DENVER, COLORADO – MARCH 28, 2014 – BIOFUEL ENERGY CORP. (NASDAQ:BIOF) (the “Company”) announced today that it has received a preliminary non-binding proposal (the “Proposal”) from Greenlight Capital, Inc. (together with its affiliates, “Greenlight”) and James R. Brickman (“Brickman” and, together with certain trusts and family members of Brickman, the “Brickman Parties”) for a possible transaction pursuant to which one or more newly-formed, wholly owned subsidiaries of the Company would acquire all of the equity interests of JBGL Capital, LP and JBGL Builder Finance, LLC, and their direct and indirect subsidiaries (collectively, “JBGL”).

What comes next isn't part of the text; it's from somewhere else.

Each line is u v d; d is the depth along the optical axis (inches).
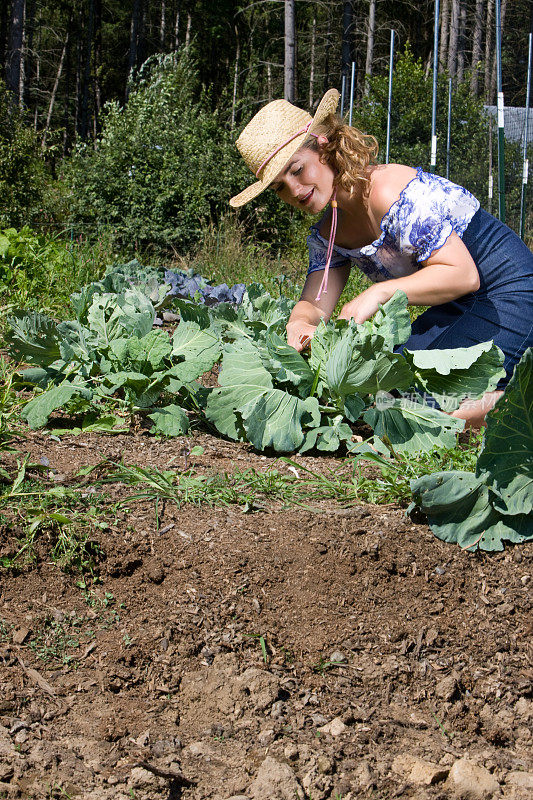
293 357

JBGL is a series of real estate entities involved in the purchase and development of land for residential purposes, construction lending and home building operations. JBGL is currently owned and controlled by Greenlight and Brickman. In response to the Proposal, the board of directors of the Company (the “Board”) will establish a special committee consisting of independent directors to evaluate the Proposal and alternatives for the Company.

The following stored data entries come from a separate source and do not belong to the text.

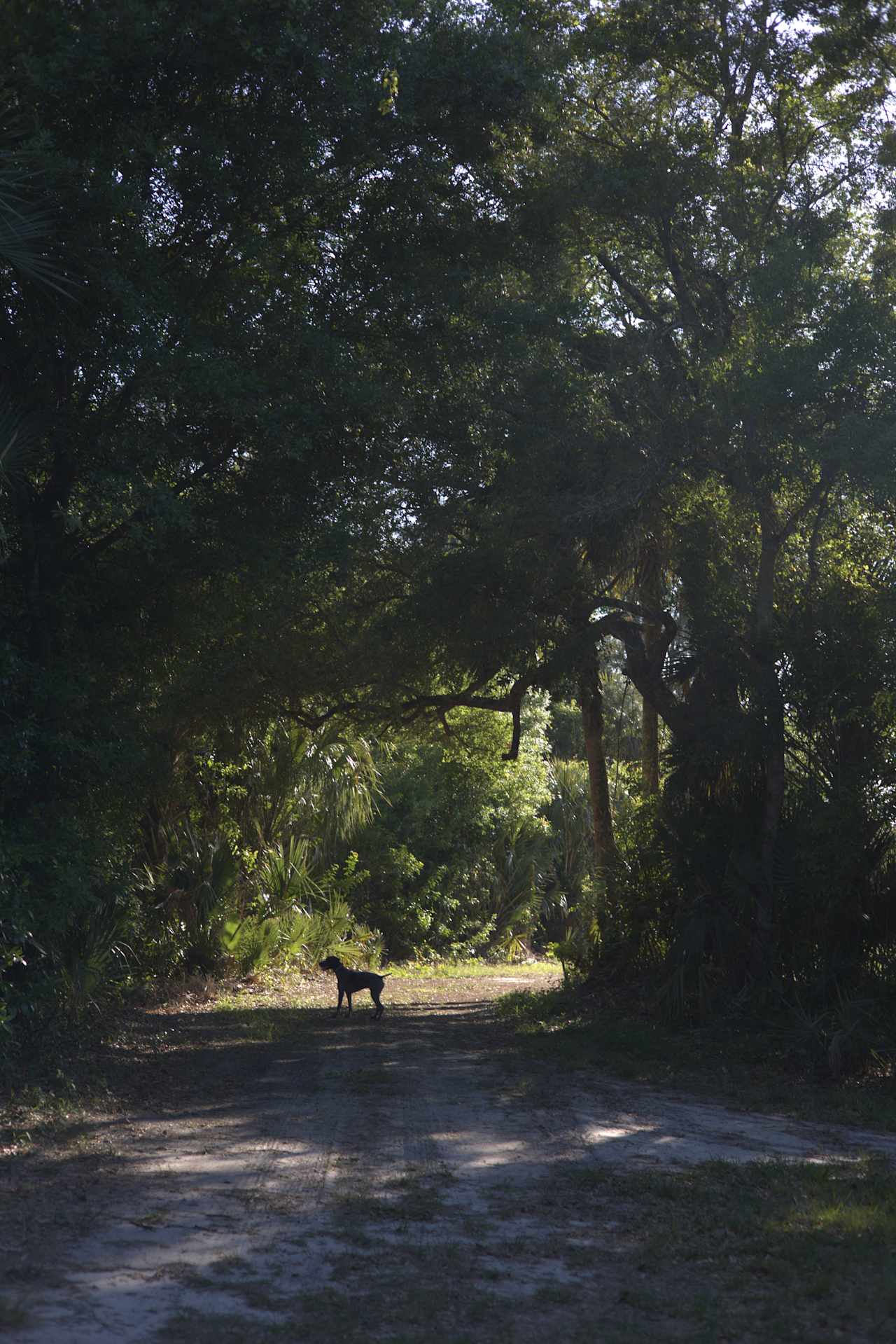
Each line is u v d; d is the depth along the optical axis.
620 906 16.80
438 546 14.84
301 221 12.46
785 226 14.18
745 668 13.33
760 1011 12.61
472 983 24.06
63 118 10.69
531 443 13.35
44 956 10.89
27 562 11.35
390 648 15.60
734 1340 4.47
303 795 22.77
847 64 14.63
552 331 13.44
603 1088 10.13
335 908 23.58
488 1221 5.89
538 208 13.41
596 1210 6.15
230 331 11.33
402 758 29.41
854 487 12.16
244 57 10.80
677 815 14.41
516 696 16.66
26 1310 4.43
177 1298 4.70
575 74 15.41
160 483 10.59
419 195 12.46
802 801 12.99
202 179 11.05
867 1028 11.00
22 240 9.17
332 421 11.75
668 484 13.84
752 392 12.02
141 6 10.12
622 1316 4.67
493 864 32.12
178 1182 6.49
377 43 11.39
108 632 12.63
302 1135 7.89
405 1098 9.39
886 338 11.62
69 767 11.62
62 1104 8.51
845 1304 4.84
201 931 19.34
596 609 15.55
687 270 14.64
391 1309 4.66
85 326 10.48
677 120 15.13
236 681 15.88
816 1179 6.80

The special committee will be authorized to retain independent financial, legal and other advisors. There can be no assurance that the Proposal or any other transaction will be approved or completed. No further public disclosure regarding the Proposal is expected to be made until the special committee has completed its deliberations and provided the Board with its recommendation in respect of the Proposal.
This release contains certain forward-looking statements within the meaning of the Federal securities laws. Such statements are based on management’s current expectations, estimates and projections, which are subject to a wide range of uncertainties and business risks. Forward-looking statements should not be read as a guarantee of future performance or results, and will not necessarily be accurate indications of whether, or the times by which, our performance or results may be achieved. Factors that could cause actual results to differ from those anticipated are discussed in our Exchange Act filings and our Annual Report on Form 10-K.